Set down, please, exactly the lines below that run from the line with "- Add code to" to the line with "- **Automated Business", both lines included.

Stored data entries
--- START ---

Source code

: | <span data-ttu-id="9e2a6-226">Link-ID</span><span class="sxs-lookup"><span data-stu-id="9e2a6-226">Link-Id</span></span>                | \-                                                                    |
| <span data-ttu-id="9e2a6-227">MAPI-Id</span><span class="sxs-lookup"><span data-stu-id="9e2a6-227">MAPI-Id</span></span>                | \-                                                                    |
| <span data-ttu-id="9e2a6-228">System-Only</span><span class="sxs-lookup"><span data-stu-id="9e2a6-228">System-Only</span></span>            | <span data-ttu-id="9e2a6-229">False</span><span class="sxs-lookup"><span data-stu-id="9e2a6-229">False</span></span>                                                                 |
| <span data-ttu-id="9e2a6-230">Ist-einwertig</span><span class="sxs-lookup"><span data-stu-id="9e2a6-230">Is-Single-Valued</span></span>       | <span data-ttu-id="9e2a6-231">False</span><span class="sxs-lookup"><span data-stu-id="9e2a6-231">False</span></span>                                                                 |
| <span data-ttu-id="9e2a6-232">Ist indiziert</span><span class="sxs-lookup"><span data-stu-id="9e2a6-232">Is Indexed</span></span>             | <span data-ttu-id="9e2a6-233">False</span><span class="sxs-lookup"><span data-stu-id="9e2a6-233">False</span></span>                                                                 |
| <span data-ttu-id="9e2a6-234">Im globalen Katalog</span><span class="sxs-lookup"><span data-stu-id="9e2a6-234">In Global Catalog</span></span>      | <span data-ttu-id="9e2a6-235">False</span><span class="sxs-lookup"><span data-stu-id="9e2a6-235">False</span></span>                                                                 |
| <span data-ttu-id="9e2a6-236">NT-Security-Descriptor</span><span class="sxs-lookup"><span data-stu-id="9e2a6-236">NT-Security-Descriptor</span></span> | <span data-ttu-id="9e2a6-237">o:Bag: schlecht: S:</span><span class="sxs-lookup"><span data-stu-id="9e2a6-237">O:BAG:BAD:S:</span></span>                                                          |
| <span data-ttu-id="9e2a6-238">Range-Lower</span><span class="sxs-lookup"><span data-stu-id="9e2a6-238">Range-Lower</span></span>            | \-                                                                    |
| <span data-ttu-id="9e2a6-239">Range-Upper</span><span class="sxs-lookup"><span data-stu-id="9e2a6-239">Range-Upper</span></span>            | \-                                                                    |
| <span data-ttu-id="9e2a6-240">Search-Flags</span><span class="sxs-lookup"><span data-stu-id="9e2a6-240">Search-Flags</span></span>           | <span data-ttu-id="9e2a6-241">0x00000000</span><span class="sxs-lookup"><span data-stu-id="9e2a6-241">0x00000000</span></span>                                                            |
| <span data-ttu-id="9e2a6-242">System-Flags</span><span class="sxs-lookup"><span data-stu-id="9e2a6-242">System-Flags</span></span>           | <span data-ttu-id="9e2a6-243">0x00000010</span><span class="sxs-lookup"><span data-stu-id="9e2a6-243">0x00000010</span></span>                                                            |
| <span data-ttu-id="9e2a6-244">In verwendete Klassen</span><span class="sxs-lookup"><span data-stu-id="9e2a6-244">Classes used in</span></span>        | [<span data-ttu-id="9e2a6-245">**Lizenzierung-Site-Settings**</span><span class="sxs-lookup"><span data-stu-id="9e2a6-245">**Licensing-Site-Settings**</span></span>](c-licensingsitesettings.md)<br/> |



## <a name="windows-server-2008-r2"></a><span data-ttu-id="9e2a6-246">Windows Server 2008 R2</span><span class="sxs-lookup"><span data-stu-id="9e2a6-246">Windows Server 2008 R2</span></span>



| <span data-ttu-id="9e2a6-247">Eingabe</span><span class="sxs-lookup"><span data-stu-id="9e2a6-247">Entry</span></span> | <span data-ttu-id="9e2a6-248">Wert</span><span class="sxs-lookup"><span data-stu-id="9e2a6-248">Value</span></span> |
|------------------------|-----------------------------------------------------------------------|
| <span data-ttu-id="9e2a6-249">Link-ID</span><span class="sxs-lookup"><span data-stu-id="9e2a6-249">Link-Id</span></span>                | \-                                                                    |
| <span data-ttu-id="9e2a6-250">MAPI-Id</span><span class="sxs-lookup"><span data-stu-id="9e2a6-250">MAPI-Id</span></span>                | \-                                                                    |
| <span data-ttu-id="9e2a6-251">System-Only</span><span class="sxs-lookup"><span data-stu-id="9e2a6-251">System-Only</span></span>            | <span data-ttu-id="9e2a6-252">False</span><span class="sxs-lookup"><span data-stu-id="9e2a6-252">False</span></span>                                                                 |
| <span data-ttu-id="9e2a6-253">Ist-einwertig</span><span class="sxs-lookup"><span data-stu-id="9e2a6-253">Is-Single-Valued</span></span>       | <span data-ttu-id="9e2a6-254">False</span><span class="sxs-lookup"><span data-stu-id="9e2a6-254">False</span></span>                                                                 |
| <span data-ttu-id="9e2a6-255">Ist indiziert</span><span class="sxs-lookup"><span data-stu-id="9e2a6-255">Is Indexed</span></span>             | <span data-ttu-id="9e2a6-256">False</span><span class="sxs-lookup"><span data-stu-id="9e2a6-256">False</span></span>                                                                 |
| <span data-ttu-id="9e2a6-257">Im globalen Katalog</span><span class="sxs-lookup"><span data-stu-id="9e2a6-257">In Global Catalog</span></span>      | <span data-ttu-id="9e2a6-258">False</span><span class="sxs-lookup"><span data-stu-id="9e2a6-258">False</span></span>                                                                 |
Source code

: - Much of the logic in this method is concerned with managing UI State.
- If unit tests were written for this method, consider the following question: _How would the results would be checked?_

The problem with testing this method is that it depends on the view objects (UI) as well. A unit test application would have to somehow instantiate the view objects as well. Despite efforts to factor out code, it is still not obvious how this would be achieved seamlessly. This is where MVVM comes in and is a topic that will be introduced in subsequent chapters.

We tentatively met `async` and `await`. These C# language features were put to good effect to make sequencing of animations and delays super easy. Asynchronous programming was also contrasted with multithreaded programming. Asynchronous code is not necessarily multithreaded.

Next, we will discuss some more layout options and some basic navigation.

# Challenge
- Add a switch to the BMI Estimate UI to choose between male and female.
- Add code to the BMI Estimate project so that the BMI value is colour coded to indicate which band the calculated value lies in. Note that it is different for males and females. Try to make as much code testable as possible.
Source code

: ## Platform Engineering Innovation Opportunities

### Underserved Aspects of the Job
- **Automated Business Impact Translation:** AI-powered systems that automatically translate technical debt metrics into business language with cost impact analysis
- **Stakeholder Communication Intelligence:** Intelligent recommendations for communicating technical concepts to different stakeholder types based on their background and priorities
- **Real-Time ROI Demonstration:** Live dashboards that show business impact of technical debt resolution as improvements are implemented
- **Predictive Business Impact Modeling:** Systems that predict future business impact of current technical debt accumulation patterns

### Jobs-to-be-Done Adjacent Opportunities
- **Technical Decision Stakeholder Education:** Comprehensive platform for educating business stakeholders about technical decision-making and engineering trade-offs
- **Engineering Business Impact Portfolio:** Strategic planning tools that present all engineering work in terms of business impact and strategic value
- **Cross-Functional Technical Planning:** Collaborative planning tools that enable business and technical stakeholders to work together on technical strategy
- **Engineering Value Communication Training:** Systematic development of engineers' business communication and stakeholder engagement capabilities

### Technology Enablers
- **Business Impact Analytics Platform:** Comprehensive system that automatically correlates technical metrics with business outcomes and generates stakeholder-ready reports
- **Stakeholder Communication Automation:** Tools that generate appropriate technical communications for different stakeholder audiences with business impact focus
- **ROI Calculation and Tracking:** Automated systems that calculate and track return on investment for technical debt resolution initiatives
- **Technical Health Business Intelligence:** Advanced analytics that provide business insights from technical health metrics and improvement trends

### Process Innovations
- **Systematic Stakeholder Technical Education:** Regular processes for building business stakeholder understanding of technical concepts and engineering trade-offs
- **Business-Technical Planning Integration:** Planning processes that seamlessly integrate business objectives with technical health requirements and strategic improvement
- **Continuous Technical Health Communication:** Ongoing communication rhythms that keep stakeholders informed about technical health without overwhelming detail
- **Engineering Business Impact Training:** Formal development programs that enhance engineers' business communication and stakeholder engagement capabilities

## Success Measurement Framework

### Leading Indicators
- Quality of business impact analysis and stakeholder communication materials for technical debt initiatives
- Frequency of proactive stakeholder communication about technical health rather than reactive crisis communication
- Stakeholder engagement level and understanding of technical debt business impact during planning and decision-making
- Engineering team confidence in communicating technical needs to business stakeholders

--- END ---

PROBLEM SOLUTION.
- Add code to the BMI Estimate project so that the BMI value is colour coded to indicate which band the calculated value lies in. Note that it is different for males and females. Try to make as much code testable as possible.
Source code

: ## Platform Engineering Innovation Opportunities

### Underserved Aspects of the Job
- **Automated Business Impact Translation:** AI-powered systems that automatically translate technical debt metrics into business language with cost impact analysis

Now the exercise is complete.